[[ Provided passage, beginning ]]

TeX - LaTeX Asked by nick_eu on September 6, 2021
Trying to get texcount
to not count numbers as words, but setting alphabets=Latin
doesn’t seem to be solving the problem. Any suggestions?
MWE:
begin{document}
testing 1 2 3 this should be five
end{document}
texcount
outputs:
➜ texcount FORWORDCOUNT.tex
File: FORWORDCOUNT.tex
Encoding: ascii
Words in text: 8
Words in headers: 0
Words outside text (captions, etc.): 0
Number of headers: 0
Number of floats/tables/figures: 0
Number of math inlines: 0
Number of math displayed: 0
➜ texcount -alphabets=Latin FORWORDCOUNT.tex
File: FORWORDCOUNT.tex
Encoding: ascii
Words in text: 8
Words in headers: 0
Words outside text (captions, etc.): 0
Number of headers: 0
Number of floats/tables/figures: 0
Number of math inlines: 0
Number of math displayed: 0
Ugh, figured it out. Needed to set encoding to unicode
. This works:
➜ texcount -alphabets=Latin FORWORDCOUNT.tex -unicode
File: FORWORDCOUNT.tex
Words in text: 5
Words in headers: 0
Words outside text (captions, etc.): 0
Number of headers: 0
Number of floats/tables/figures: 0
Number of math inlines: 0
Number of math displayed: 0
Correct answer by nick_eu on September 6, 2021
Updated answer:
Starting with version 3.2, it is possible to distinguish between words and numbers.
There is a new TeXcount instruction, %TC:wordtype {original-rule} {wordtype} {new-rule}
, which allows the counting rule to be modified depending on word type: number
, mixed
(letters and numbers), or nonum
(word without any digits).

[[ Provided passage, end ]]
[[ Information, beginning ]]

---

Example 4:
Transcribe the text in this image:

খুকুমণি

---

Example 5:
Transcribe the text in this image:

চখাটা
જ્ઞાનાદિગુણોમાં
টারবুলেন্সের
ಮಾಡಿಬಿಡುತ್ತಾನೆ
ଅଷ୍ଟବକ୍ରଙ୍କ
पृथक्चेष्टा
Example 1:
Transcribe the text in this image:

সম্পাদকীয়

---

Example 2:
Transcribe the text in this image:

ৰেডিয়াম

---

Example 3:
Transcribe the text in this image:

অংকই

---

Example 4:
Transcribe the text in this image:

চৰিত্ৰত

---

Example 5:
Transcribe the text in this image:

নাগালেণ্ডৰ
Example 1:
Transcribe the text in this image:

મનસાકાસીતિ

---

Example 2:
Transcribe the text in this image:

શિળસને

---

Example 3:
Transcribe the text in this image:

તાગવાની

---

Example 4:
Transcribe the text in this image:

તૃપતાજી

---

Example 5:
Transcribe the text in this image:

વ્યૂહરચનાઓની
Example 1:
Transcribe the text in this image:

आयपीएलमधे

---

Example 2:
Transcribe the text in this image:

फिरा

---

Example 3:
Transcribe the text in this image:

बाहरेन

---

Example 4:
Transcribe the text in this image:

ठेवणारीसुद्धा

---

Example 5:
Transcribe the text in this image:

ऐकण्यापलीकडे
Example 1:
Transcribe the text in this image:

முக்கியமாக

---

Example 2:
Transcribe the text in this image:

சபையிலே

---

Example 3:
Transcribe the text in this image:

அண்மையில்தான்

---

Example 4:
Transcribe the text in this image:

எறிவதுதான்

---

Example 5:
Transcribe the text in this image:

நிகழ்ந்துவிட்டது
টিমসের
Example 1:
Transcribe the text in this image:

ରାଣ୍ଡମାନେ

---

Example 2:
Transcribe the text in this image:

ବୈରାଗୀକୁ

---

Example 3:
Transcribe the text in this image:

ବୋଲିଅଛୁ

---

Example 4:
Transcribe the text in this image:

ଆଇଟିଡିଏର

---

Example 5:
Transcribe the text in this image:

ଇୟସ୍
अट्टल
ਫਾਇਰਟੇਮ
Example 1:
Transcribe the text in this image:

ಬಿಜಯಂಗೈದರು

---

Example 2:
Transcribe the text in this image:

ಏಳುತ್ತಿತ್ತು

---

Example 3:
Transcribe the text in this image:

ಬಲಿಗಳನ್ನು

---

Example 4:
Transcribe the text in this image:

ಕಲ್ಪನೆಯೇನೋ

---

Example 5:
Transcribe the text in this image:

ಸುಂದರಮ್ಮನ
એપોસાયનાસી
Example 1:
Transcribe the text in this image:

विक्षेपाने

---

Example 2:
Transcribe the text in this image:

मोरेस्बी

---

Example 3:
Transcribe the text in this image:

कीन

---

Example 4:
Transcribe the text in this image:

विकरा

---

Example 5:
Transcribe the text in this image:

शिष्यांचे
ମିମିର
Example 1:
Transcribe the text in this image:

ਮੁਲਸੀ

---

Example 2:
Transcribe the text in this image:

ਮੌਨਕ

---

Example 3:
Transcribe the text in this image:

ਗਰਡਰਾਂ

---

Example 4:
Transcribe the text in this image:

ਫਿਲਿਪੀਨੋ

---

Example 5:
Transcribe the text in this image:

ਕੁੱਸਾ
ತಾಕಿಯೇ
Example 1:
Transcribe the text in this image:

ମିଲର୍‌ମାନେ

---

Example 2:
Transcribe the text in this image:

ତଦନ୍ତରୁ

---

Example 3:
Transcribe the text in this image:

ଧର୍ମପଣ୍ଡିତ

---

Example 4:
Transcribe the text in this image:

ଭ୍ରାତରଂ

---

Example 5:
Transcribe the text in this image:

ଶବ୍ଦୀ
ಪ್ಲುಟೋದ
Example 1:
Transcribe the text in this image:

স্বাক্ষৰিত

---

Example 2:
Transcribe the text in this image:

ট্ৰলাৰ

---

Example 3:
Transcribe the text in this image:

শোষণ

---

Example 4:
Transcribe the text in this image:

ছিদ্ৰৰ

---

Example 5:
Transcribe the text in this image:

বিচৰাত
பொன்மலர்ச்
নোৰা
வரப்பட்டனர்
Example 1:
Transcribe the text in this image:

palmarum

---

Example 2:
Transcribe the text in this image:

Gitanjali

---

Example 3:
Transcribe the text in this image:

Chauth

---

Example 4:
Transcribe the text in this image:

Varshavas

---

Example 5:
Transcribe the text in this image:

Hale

[[ Information, end ]]

Set down, word for word, the passage of the texcount thread from "TeX - LaTeX" up to and including "problem. Any suggestions?".

Solution for this problem:
TeX - LaTeX Asked by nick_eu on September 6, 2021
Trying to get texcount
to not count numbers as words, but setting alphabets=Latin
doesn’t seem to be solving the problem. Any suggestions?